>> Begin Given records

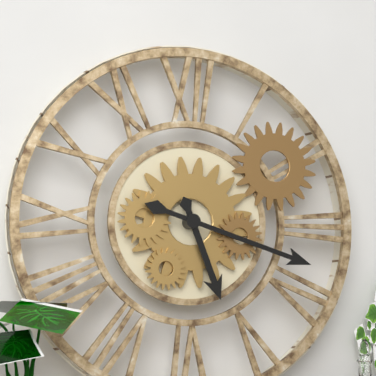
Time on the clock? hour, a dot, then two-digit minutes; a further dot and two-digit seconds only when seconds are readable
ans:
5.18
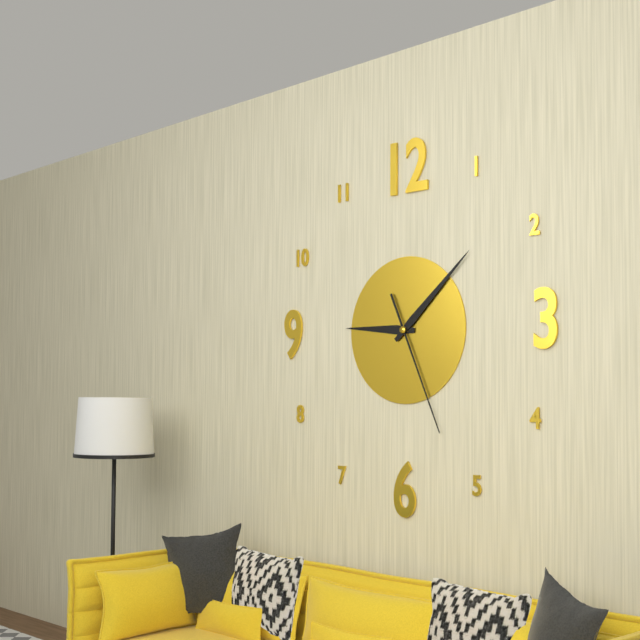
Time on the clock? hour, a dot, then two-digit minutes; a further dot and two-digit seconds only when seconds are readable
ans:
9.08.26
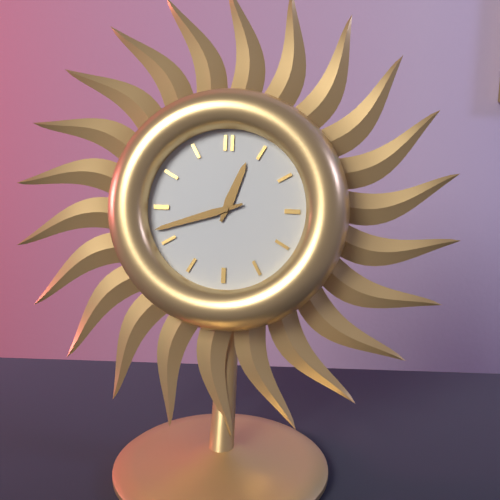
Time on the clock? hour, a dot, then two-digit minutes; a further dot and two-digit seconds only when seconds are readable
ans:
12.42
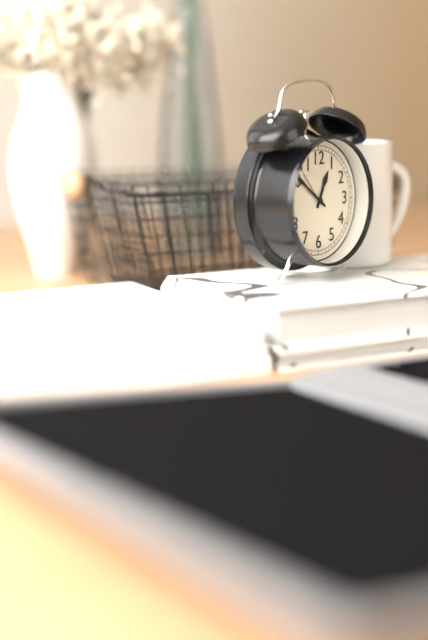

>> End Given records

_Task to carry out_: Arrange every line of the records above as a Markdown table with the columns "No." and "Line", numbering the rows in order and leaving out blank lines. Omit the pictures from the table.

_Answer for this exercise_:
| No. | Line |
|---|---|
| 1 | Time on the clock? hour, a dot, then two-digit minutes; a further dot and two-digit seconds only when seconds are readable |
| 2 | ans: |
| 3 | 5.18 |
| 4 | Time on the clock? hour, a dot, then two-digit minutes; a further dot and two-digit seconds only when seconds are readable |
| 5 | ans: |
| 6 | 9.08.26 |
| 7 | Time on the clock? hour, a dot, then two-digit minutes; a further dot and two-digit seconds only when seconds are readable |
| 8 | ans: |
| 9 | 12.42 |